Kejal:  I definitely have a lot of love for my stomach after having a baby.  I have a few stretch marks around my belly button, it’s like a little sun, almost.

Miranda: I’ve always felt like when I get pregnant is when I will become comfortable with my stomach.  I don’t know if that’s true, and I’m sure everyone’s experience is very different, but I do feel like that’s when I’ll be like, okay, this is what it should be.

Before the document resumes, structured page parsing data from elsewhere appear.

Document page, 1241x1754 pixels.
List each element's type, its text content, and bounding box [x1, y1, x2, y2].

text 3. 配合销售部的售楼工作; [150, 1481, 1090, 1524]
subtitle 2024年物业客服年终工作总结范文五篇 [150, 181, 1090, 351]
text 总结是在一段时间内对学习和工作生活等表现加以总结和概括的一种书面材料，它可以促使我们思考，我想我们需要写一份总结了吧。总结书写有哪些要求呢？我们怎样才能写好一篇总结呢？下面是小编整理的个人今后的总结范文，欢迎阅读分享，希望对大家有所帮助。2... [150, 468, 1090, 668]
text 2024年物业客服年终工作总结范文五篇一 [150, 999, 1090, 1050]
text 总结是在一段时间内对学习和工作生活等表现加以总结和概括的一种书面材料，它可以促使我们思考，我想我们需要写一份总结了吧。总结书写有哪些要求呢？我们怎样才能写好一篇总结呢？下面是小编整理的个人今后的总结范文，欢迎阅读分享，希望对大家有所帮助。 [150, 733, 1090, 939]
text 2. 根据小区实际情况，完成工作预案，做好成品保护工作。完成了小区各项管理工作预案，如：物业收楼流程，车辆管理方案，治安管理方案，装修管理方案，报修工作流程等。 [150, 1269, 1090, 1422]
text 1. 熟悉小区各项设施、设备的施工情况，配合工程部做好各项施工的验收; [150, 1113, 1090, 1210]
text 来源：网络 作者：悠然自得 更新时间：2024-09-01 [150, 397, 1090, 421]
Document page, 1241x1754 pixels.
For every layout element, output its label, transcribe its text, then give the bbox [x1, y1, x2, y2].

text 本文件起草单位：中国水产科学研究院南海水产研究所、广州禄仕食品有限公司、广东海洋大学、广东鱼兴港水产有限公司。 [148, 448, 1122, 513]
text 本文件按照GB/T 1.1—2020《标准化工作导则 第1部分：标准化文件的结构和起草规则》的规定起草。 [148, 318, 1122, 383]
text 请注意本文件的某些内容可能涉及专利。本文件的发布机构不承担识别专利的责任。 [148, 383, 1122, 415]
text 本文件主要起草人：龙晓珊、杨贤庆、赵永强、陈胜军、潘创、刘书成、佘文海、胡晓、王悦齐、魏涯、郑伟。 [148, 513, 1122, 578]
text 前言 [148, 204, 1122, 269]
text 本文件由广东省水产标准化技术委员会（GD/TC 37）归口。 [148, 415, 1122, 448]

Natalie:  I will say that I felt sexiest with a pregnant belly.  I don’t know if it was the second trimester glow, but I was excited about a bigger belly. 

Kejal:  The middle stage where you clearly have a defined bump is so fun because it’s proof of what is happening in your body. 

Kelsey:  Weight is such a weird thing.  When I was my most sick, in high school after I was diagnosed with staph infection, I lost 40 pounds.  I was tiny.  And it was the first time I had really been what society would think of as skinny, and everyone was constantly telling me how great I looked.  I was like, “I almost died!”

I think that’s why I’m sensitive about weight. I don’t want to let society make me feel bad about being healthy. Because when I was sick everyone was telling me I looked amazing but I felt the worst I’ve ever felt in my entire life.

Lauren:  Isn’t it interesting that we associate our stomachs immediately with weight?  I appreciate and respect my mother so much, she was always very thin, and she never allowed a scale in her house.  But when I would go to friends’ houses that had scales, that is when I would start comparing myself to others.  When I could place numeric amount over how I felt about myself.  Now I have trained myself not to get on a scale because that doesn’t quantify who I am as a human, and how comfortable I feel as a woman. 

Maria:  I haven’t looked at a scale in years.  When I let go of the scale, my happiness level was astronomical.  In high school, unfortunately I had a bathroom in my room, and it was bad news bears.  I had my own scale, and I would just torture myself.

Kejal:  When I started going to the gym in college, there was a scale there, and when you have that quantified for you it becomes so easy to be like, “What’s my weight today?” But when you don’t have it, it doesn’t matter.


So what did I learn from this chat on the vast space above our twats?  Everyone deals with insecurities regarding our bodies, and it's way harder to see our own beauty in the way we see the beauty of others.  If only we could siphon off a little bit of that love we have for others to fill our own cups with, perhaps we would all feel a little more full (of love, not burritos, though burritos are amazing as well).